Description of the task:
Will you reproduce word for word every line below, beginning with the one containing "Consider the image. Are" and going on through the very last line?

####################

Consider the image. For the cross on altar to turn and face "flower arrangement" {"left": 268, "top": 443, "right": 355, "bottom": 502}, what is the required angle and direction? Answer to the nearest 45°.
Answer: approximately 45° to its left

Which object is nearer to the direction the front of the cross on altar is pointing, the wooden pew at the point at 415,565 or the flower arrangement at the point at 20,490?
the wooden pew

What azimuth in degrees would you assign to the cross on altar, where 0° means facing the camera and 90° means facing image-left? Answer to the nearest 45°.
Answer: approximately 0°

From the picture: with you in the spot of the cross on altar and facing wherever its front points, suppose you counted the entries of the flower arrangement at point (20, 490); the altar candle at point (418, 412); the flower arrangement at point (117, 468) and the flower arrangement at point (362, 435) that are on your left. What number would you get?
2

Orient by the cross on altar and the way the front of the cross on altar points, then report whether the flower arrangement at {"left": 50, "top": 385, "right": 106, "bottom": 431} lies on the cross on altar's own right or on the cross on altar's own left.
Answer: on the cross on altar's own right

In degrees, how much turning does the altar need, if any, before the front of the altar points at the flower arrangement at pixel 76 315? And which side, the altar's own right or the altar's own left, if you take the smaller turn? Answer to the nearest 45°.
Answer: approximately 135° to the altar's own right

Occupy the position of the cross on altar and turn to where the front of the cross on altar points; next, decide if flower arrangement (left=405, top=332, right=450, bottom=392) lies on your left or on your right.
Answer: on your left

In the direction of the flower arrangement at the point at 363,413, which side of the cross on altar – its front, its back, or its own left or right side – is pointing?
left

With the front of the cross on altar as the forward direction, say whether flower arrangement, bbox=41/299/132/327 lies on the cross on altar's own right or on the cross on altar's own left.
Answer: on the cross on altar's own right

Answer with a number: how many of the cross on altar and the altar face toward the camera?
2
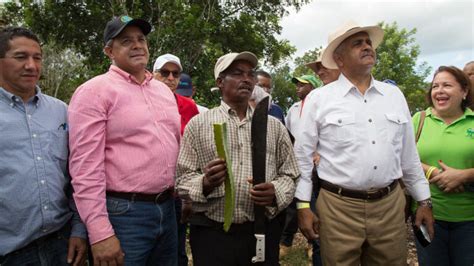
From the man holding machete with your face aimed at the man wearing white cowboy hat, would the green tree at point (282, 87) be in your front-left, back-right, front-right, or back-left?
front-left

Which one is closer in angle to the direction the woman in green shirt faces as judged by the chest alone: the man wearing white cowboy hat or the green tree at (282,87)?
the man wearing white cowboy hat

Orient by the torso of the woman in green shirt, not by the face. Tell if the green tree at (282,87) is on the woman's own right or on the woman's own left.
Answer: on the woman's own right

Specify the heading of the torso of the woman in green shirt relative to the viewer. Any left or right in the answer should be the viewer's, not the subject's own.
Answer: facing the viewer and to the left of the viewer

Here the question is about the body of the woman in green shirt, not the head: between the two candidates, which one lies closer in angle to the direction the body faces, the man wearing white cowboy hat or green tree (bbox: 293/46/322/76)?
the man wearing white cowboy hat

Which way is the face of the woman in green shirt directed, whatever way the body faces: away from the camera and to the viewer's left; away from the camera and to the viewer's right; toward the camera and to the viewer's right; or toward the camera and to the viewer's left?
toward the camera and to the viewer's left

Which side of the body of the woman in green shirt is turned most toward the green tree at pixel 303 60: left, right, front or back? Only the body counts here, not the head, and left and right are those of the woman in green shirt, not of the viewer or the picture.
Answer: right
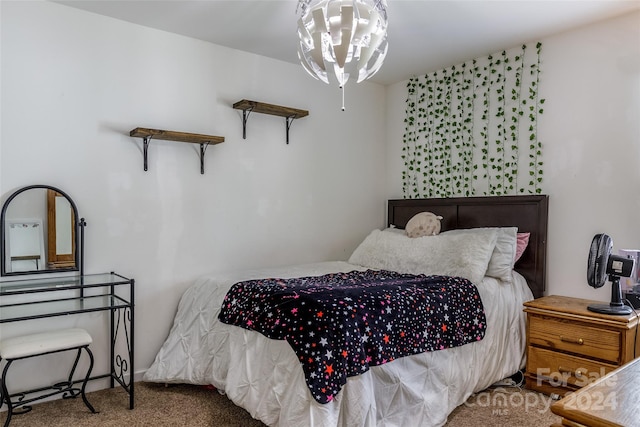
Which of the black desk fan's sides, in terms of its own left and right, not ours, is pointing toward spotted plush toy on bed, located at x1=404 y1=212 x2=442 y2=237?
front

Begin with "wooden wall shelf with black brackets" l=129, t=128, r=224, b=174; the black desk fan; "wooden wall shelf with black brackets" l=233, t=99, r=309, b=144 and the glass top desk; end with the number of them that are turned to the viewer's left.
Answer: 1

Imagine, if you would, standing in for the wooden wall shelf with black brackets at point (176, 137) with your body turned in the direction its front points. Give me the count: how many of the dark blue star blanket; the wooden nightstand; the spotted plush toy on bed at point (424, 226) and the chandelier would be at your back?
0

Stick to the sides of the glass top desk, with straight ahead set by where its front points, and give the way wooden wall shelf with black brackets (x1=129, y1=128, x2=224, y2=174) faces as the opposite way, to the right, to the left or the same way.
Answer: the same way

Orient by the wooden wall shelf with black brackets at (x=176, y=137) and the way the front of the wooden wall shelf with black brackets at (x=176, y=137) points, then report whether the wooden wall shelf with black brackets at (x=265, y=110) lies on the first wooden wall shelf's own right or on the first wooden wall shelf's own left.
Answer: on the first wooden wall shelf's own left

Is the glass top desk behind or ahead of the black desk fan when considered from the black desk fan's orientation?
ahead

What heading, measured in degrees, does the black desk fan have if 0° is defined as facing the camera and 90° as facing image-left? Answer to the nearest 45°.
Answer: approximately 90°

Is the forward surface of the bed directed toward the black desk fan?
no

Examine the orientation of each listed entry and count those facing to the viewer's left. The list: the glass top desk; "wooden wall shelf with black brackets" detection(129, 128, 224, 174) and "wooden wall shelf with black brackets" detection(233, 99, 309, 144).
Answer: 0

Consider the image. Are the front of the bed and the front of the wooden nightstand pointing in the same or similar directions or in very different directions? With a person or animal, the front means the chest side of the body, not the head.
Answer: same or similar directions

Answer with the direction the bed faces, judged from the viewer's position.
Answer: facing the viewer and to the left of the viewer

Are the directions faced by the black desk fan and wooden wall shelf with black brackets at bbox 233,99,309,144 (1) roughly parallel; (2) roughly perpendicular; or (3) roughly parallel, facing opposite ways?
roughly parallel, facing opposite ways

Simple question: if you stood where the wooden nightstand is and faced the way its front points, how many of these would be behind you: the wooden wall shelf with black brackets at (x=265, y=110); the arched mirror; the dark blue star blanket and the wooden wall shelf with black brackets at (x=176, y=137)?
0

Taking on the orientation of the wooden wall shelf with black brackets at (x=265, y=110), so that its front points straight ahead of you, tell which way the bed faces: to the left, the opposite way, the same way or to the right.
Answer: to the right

####################

Answer box:
Consider the image. Are the front of the bed and the front of the wooden nightstand pointing in the same or similar directions or in very different directions? With a person or animal, the front means the chest side of the body, not the head.
Answer: same or similar directions

Answer with the direction the bed faces, judged from the viewer's position.
Answer: facing the viewer and to the left of the viewer

Are the directions faced by the black desk fan and wooden wall shelf with black brackets at bbox 233,99,309,144 (1) roughly parallel; (2) roughly perpendicular; or (3) roughly parallel, facing opposite ways?
roughly parallel, facing opposite ways

Simple question: if you stood where the wooden nightstand is and faced the way its front points, how many of these would be behind you: the wooden wall shelf with black brackets at (x=265, y=110); the arched mirror; the dark blue star blanket and the wooden wall shelf with black brackets at (x=176, y=137)?
0

Taking on the orientation of the wooden wall shelf with black brackets at (x=265, y=110), so that its front points straight ahead of you, tell which way the bed faces: to the left, the opposite way, the same way or to the right.
Answer: to the right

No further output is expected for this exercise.